(Excerpted records begins)

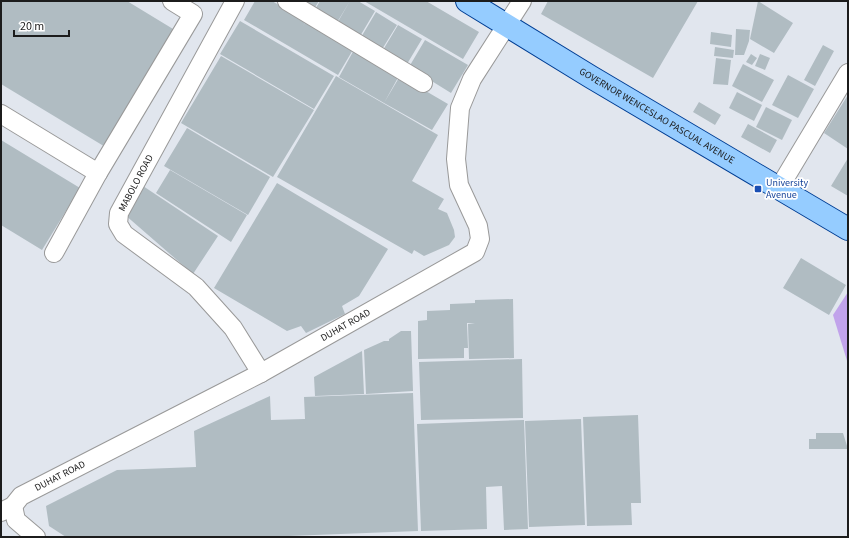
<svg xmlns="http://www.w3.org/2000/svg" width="849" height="538" font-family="'Source Sans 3',sans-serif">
	<rect width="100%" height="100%" fill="#e1e6ee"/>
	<path fill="#c1a3eb" d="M 848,292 L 848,364 L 833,315 Z"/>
	<path fill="#b0bcc2" d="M 1,1 L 127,1 L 178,32 L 107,148 L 1,84 Z
		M 255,1 L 272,1 L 306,21 L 303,26 L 307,20 L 354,48 L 338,75 L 244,20 Z
		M 300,1 L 319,1 L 314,9 Z
		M 320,1 L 350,1 L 336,24 L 314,11 Z
		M 350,1 L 358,1 L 375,11 L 359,38 L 336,25 Z
		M 364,1 L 426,1 L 479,32 L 463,59 Z
		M 548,1 L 698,1 L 653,78 L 541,14 Z
		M 758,1 L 793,23 L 774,53 L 750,39 Z
		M 376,12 L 397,25 L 381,51 L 360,39 Z
		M 240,21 L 334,76 L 314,109 L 220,54 Z
		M 398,25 L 422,39 L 407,64 L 383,50 Z
		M 736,29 L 750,30 L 749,41 L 744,55 L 735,55 Z
		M 711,32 L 732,35 L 731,47 L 710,44 Z
		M 425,40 L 468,65 L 451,93 L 409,67 Z
		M 823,45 L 834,51 L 815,86 L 804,80 Z
		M 715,47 L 734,50 L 733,58 L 714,56 Z
		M 355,48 L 400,74 L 384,103 L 339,77 Z
		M 751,54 L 757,58 L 752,65 L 746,62 Z
		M 760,54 L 770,58 L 765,70 L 755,66 Z
		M 221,56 L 314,110 L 273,177 L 181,123 Z
		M 716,58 L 731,60 L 728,85 L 713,84 Z
		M 743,64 L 774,80 L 762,102 L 732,86 Z
		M 788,75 L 814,89 L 798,118 L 772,105 Z
		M 336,76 L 438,135 L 412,181 L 444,199 L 438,209 L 447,213 L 454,230 L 455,237 L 449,245 L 424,256 L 414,250 L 412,254 L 277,177 Z
		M 400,76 L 448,104 L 432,130 L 384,103 Z
		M 737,92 L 762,105 L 754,121 L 729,108 Z
		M 848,95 L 848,149 L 824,133 Z
		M 699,102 L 721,115 L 715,125 L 693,112 Z
		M 766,107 L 792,120 L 782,140 L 756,127 Z
		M 748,124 L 777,140 L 770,153 L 741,137 Z
		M 187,128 L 270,177 L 248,215 L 164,166 Z
		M 1,140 L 80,188 L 42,250 L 1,225 Z
		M 848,158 L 848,196 L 831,186 Z
		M 170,170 L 247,215 L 231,242 L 156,193 Z
		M 277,183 L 388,249 L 359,296 L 342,306 L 345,314 L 306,333 L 301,326 L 287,331 L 214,288 Z
		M 143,186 L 218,236 L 193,274 L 124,214 Z
		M 801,258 L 846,285 L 829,315 L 783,288 Z
		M 513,299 L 514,358 L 469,359 L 468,324 L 475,323 L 467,323 L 468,348 L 464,348 L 464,358 L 418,359 L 418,321 L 427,320 L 427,311 L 450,310 L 450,304 L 475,303 L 475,300 Z
		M 401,331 L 411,331 L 413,391 L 366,394 L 364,350 L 384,341 L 389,341 L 389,339 Z
		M 362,351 L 364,394 L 315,396 L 314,377 Z
		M 522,359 L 523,418 L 421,420 L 419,362 Z
		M 413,393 L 418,531 L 263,537 L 66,537 L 49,526 L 46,506 L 117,470 L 196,467 L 194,431 L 270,396 L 271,420 L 305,419 L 304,397 Z
		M 638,415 L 641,503 L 631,503 L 632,525 L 587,526 L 583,417 Z
		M 581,419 L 585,525 L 529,527 L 525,421 Z
		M 524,420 L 528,529 L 504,530 L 502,486 L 486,487 L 487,529 L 421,531 L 417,424 Z
		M 816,433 L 843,433 L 848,449 L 809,449 L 809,439 L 816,439 Z"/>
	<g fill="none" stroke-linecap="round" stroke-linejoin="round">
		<g stroke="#999" stroke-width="20">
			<g id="minor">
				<path d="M 235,1 L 119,213 L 118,224 L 124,234 L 196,287 L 233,328 L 261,373"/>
				<path d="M 287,1 L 423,83"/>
				<path d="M 1,114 L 98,173"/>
				<path d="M 779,188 L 848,73"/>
				<path d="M 54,253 L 98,173 L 193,14 L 172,1"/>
				<path d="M 13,506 L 16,520 L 36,537"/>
				<path id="s1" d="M 1,512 L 13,506 L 21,496 L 261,373 L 475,252 L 480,239 L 478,226 L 459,185 L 456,159 L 460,108 L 472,79 L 522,1"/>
			</g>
		</g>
		<g stroke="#003e94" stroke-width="24">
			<g id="major">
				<path id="s2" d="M 467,1 L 591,77 L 848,229"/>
			</g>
		</g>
		<use href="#minor" stroke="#fff" stroke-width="18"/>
		<use href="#major" stroke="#95ccff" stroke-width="22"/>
	</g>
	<rect fill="#1a4fb4" stroke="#fff" stroke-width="1.5" x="754" y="185" width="8" height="8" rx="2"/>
	<g text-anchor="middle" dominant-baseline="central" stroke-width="3.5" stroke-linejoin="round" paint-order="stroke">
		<g font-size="10" fill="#1c1c1c" stroke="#fff">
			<text stroke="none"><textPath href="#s2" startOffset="222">GOVERNOR WENCESLAO PASCUAL AVENUE</textPath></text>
			<text transform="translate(136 183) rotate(-62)">MABOLO ROAD</text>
			<text stroke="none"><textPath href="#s1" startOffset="393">DUHAT ROAD</textPath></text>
			<text stroke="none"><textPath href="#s1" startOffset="70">DUHAT ROAD</textPath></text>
		</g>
		<g font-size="10" fill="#164399" stroke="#fff" text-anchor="start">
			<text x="766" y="183">University<tspan x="766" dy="12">Avenue</tspan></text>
		</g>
	</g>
	<rect width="849" height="538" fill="none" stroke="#1c1c1c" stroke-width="4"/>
	<path d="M14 30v6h55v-6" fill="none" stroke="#1c1c1c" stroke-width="2"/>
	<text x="20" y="30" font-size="12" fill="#1c1c1c" stroke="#ffffff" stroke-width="3" paint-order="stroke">20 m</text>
</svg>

(Excerpted records ends)

Each record above is to be restated exactly, with its pictures removed from the copy.

◆ Solution to the exercise ◆
<svg xmlns="http://www.w3.org/2000/svg" width="849" height="538" font-family="'Source Sans 3',sans-serif">
	<rect width="100%" height="100%" fill="#e1e6ee"/>
	<path fill="#c1a3eb" d="M 848,292 L 848,364 L 833,315 Z"/>
	<path fill="#b0bcc2" d="M 1,1 L 127,1 L 178,32 L 107,148 L 1,84 Z
		M 255,1 L 272,1 L 306,21 L 303,26 L 307,20 L 354,48 L 338,75 L 244,20 Z
		M 300,1 L 319,1 L 314,9 Z
		M 320,1 L 350,1 L 336,24 L 314,11 Z
		M 350,1 L 358,1 L 375,11 L 359,38 L 336,25 Z
		M 364,1 L 426,1 L 479,32 L 463,59 Z
		M 548,1 L 698,1 L 653,78 L 541,14 Z
		M 758,1 L 793,23 L 774,53 L 750,39 Z
		M 376,12 L 397,25 L 381,51 L 360,39 Z
		M 240,21 L 334,76 L 314,109 L 220,54 Z
		M 398,25 L 422,39 L 407,64 L 383,50 Z
		M 736,29 L 750,30 L 749,41 L 744,55 L 735,55 Z
		M 711,32 L 732,35 L 731,47 L 710,44 Z
		M 425,40 L 468,65 L 451,93 L 409,67 Z
		M 823,45 L 834,51 L 815,86 L 804,80 Z
		M 715,47 L 734,50 L 733,58 L 714,56 Z
		M 355,48 L 400,74 L 384,103 L 339,77 Z
		M 751,54 L 757,58 L 752,65 L 746,62 Z
		M 760,54 L 770,58 L 765,70 L 755,66 Z
		M 221,56 L 314,110 L 273,177 L 181,123 Z
		M 716,58 L 731,60 L 728,85 L 713,84 Z
		M 743,64 L 774,80 L 762,102 L 732,86 Z
		M 788,75 L 814,89 L 798,118 L 772,105 Z
		M 336,76 L 438,135 L 412,181 L 444,199 L 438,209 L 447,213 L 454,230 L 455,237 L 449,245 L 424,256 L 414,250 L 412,254 L 277,177 Z
		M 400,76 L 448,104 L 432,130 L 384,103 Z
		M 737,92 L 762,105 L 754,121 L 729,108 Z
		M 848,95 L 848,149 L 824,133 Z
		M 699,102 L 721,115 L 715,125 L 693,112 Z
		M 766,107 L 792,120 L 782,140 L 756,127 Z
		M 748,124 L 777,140 L 770,153 L 741,137 Z
		M 187,128 L 270,177 L 248,215 L 164,166 Z
		M 1,140 L 80,188 L 42,250 L 1,225 Z
		M 848,158 L 848,196 L 831,186 Z
		M 170,170 L 247,215 L 231,242 L 156,193 Z
		M 277,183 L 388,249 L 359,296 L 342,306 L 345,314 L 306,333 L 301,326 L 287,331 L 214,288 Z
		M 143,186 L 218,236 L 193,274 L 124,214 Z
		M 801,258 L 846,285 L 829,315 L 783,288 Z
		M 513,299 L 514,358 L 469,359 L 468,324 L 475,323 L 467,323 L 468,348 L 464,348 L 464,358 L 418,359 L 418,321 L 427,320 L 427,311 L 450,310 L 450,304 L 475,303 L 475,300 Z
		M 401,331 L 411,331 L 413,391 L 366,394 L 364,350 L 384,341 L 389,341 L 389,339 Z
		M 362,351 L 364,394 L 315,396 L 314,377 Z
		M 522,359 L 523,418 L 421,420 L 419,362 Z
		M 413,393 L 418,531 L 263,537 L 66,537 L 49,526 L 46,506 L 117,470 L 196,467 L 194,431 L 270,396 L 271,420 L 305,419 L 304,397 Z
		M 638,415 L 641,503 L 631,503 L 632,525 L 587,526 L 583,417 Z
		M 581,419 L 585,525 L 529,527 L 525,421 Z
		M 524,420 L 528,529 L 504,530 L 502,486 L 486,487 L 487,529 L 421,531 L 417,424 Z
		M 816,433 L 843,433 L 848,449 L 809,449 L 809,439 L 816,439 Z"/>
	<g fill="none" stroke-linecap="round" stroke-linejoin="round">
		<g stroke="#999" stroke-width="20">
			<g id="minor">
				<path d="M 235,1 L 119,213 L 118,224 L 124,234 L 196,287 L 233,328 L 261,373"/>
				<path d="M 287,1 L 423,83"/>
				<path d="M 1,114 L 98,173"/>
				<path d="M 779,188 L 848,73"/>
				<path d="M 54,253 L 98,173 L 193,14 L 172,1"/>
				<path d="M 13,506 L 16,520 L 36,537"/>
				<path id="s1" d="M 1,512 L 13,506 L 21,496 L 261,373 L 475,252 L 480,239 L 478,226 L 459,185 L 456,159 L 460,108 L 472,79 L 522,1"/>
			</g>
		</g>
		<g stroke="#003e94" stroke-width="24">
			<g id="major">
				<path id="s2" d="M 467,1 L 591,77 L 848,229"/>
			</g>
		</g>
		<use href="#minor" stroke="#fff" stroke-width="18"/>
		<use href="#major" stroke="#95ccff" stroke-width="22"/>
	</g>
	<rect fill="#1a4fb4" stroke="#fff" stroke-width="1.5" x="754" y="185" width="8" height="8" rx="2"/>
	<g text-anchor="middle" dominant-baseline="central" stroke-width="3.5" stroke-linejoin="round" paint-order="stroke">
		<g font-size="10" fill="#1c1c1c" stroke="#fff">
			<text stroke="none"><textPath href="#s2" startOffset="222">GOVERNOR WENCESLAO PASCUAL AVENUE</textPath></text>
			<text transform="translate(136 183) rotate(-62)">MABOLO ROAD</text>
			<text stroke="none"><textPath href="#s1" startOffset="393">DUHAT ROAD</textPath></text>
			<text stroke="none"><textPath href="#s1" startOffset="70">DUHAT ROAD</textPath></text>
		</g>
		<g font-size="10" fill="#164399" stroke="#fff" text-anchor="start">
			<text x="766" y="183">University<tspan x="766" dy="12">Avenue</tspan></text>
		</g>
	</g>
	<rect width="849" height="538" fill="none" stroke="#1c1c1c" stroke-width="4"/>
	<path d="M14 30v6h55v-6" fill="none" stroke="#1c1c1c" stroke-width="2"/>
	<text x="20" y="30" font-size="12" fill="#1c1c1c" stroke="#ffffff" stroke-width="3" paint-order="stroke">20 m</text>
</svg>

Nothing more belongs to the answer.